SoCal Man Arrested on Federal Charges Alleging He Schemed to Advertise and Sell ‘Hive’ Computer Intrusion Malware

LOS ANGELES – Federal authorities have arrested a San Fernando Valley man on federal charges alleging a scheme to market and sell malware that gave the malware purchasers control over victim computers and enabled them to access victims’ private communications, their login credentials, and other personal information, the Justice Department announced today.

Edmond Chakhmakhchyan, 24, of Van Nuys, who used the screenname “Corruption,” was arrested without incident Wednesday by special agents with the FBI. A two-count indictment was unsealed yesterday at Chakhmakhchyan’s arraignment, where he pleaded not guilty and was ordered to stand trial on June 4. His bond was set at $70,000.

The indictment alleges an agreement between the malware’s creator and Chakhmakhchyan in which Chakhmakhchyan would post advertisements for the Hive remote access trojan (RAT) on the “Hack Forums” website, accept Bitcoin payments for licenses to use the Hive RAT, and provide customer service to those who purchased the licenses.

Customers purchasing the malware “would transmit Hive RAT to protected computers and gain unauthorized control over and access to these computers, which allowed the RAT purchaser to close or disable programs, browse files, record keystrokes, access incoming and outgoing communications, and steal victim passwords and other credentials for bank accounts and cryptocurrency wallets, all without the victims’ knowledge or permission,” according to the indictment.

Chakhmakhchyan allegedly began working with the creator of the Hive RAT, previously known as “Firebird,” approximately four years ago, and advertised online the RAT’s many features, including features that allowed the owner to remotely access victim computers and intercept communications and data without the victim knowing.

After advertising the Hive RAT, according to the indictment, Chakhmakhchyan exchanged electronic messages with purchasers and explained to one buyer that the malware “allowed the Hive RAT user to access another person’s computer without that person knowing about the access.” After this purchaser told Chakhmakhchyan that “the point” of using the Hive RAT was because the victim had “20k in bitcoin on a blockchain wallet” and “project files worth over 5k,” Chakhmakhchyan agreed to sell the Hive RAT, the indictment alleges. Later, Chakhmakhchyan allegedly also sold a license for the Hive RAT to an undercover employee of a law enforcement agency.

The indictment specifically charges Chakhmakhchyan with one count of conspiracy – to advertise a device as an interception device, to transmit a code to intentionally cause damage to a protected computer, and to intentionally access a computer to obtain information – as well as one count of advertising a device as an interception device. Each count carries a statutory maximum penalty of five years in federal prison.

An indictment is merely an allegation, and the defendant is presumed innocent unless and until proven guilty beyond a reasonable doubt in a court of law.

The FBI is investigating this matter.
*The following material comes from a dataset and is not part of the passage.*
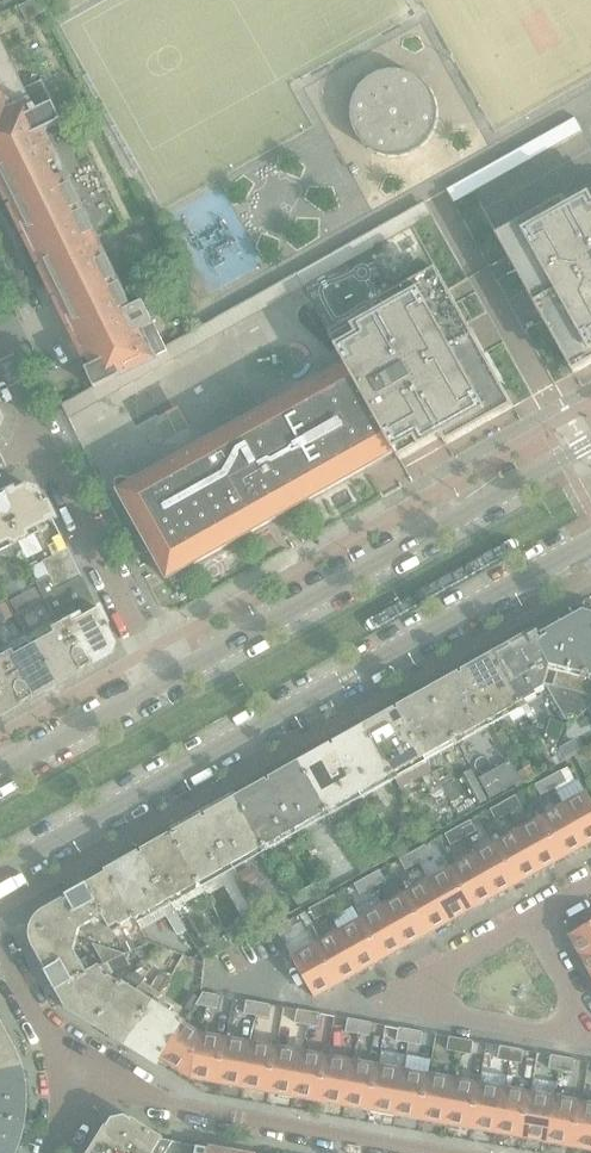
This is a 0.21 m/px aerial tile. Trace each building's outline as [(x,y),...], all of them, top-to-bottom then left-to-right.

The Australian Federal Police provided substantial assistance in the investigation.

Assistant United States Attorney Sue J. Bai of the Terrorism and Export Crimes Section is prosecuting this case.

The Australian Federal Police also has charged an Australian national who is alleged to have been involved in the creation and sale of the malware, and the Commonwealth Director of Public Prosecutions will be prosecuting that matter.